Informes nacionales como el que se publicara días atrás en el diario Clarín dan cuenta de que los científicos criaron al insecto en el laboratorio con una dieta controlada; le sacaron el intestino medio (lugar donde absorbe los nutrientes de las plantas), y de allí extrajeron la información del genoma funcional del picudo.

Explican que cuando el picudo algodonero, esa plaga tan temida, meta el pico en el capullo para alimentarse, será una de sus últimas andanzas porque morirá de inanición si las pruebas con plantas transgénicas logran superar todos los ensayos que exigen las normativas vigentes.

“Estamos bastante optimistas de que puede funcionar la estrategia que diseñamos para combatir este insecto”, subraya el doctor Esteban Hopp, profesor de la Facultad de Ciencias Exactas y Naturales de la Universidad de Buenos Aires (FCEyN-UBA) e investigador del INTA.

Esta iniciativa que es parte del proyecto financiado por los gobiernos de Formosa, Santiago del Estero, Santa Fe y Chaco, junto con el INTA, tiene como “objetivo final el de desarrollar biotecnología para el pequeño agricultor ya que le resulta muy difícil combatir este insecto que desde hace diez o quince años ingresó al país y hace estragos”. Incluso expuso Hopp que “aun para los grandes productores el hecho de aplicar insecticidas encarece tanto la producción de algodón que lo hace poco viable desde el punto de vista económico”.

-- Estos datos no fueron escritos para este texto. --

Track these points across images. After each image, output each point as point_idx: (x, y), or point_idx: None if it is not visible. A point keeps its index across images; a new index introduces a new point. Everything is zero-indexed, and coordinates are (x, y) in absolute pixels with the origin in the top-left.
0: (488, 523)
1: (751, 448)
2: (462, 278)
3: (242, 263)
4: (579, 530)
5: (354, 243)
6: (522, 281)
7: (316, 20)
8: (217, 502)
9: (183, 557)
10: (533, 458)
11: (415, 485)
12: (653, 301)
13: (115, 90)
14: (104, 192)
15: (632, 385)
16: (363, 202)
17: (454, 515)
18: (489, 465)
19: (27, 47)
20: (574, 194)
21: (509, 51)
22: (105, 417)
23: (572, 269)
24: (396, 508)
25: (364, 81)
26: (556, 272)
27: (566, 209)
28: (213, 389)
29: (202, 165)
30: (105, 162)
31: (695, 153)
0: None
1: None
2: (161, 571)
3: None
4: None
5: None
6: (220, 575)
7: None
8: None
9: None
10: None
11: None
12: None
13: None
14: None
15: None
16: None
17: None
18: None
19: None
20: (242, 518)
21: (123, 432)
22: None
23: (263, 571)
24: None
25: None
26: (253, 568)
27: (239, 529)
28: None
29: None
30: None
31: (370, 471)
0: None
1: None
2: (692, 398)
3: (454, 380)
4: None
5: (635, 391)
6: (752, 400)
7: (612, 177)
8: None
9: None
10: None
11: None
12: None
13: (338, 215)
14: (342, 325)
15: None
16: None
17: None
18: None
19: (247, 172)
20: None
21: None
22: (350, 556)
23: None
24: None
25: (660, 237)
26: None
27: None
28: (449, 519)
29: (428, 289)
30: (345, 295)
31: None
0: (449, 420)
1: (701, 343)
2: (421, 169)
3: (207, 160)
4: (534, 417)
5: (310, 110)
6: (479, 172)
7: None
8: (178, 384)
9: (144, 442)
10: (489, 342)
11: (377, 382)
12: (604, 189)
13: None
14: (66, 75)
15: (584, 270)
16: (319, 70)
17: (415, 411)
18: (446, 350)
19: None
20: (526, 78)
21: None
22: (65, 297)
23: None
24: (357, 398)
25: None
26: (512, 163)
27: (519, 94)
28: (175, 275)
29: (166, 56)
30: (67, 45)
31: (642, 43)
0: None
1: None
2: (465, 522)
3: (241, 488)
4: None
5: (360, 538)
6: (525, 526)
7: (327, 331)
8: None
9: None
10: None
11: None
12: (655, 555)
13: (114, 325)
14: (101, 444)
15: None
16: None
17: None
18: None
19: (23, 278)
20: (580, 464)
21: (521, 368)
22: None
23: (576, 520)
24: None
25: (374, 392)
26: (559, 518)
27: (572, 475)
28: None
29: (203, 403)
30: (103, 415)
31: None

“La forma de poder encarar una resistencia a este insecto que sea sustentable y no implique el uso de insecticidas es a través del diseño de plantas transgénicas, pero con estrategias distintas a las convencionales”, puntualiza el especialista del Departamento de Fisiología, Biología Molecular y Celular de FCEyN-UBA.
El primer paso fue conocerlo un poco más, denominado Anthonomus grandis. “Si queremos atacar el producto de un gen específico que afecte al picudo, lo primero que se debe hacer es conocer el genoma de este insecto”, plantea. Los grandes productores algodoneros de los Estados Unidos no se ven afectados por su accionar y, por lo tanto, no destinan fondos para su investigación. En cambio, en la Argentina y en otros países de Sudamérica, se ha convertido en un problema.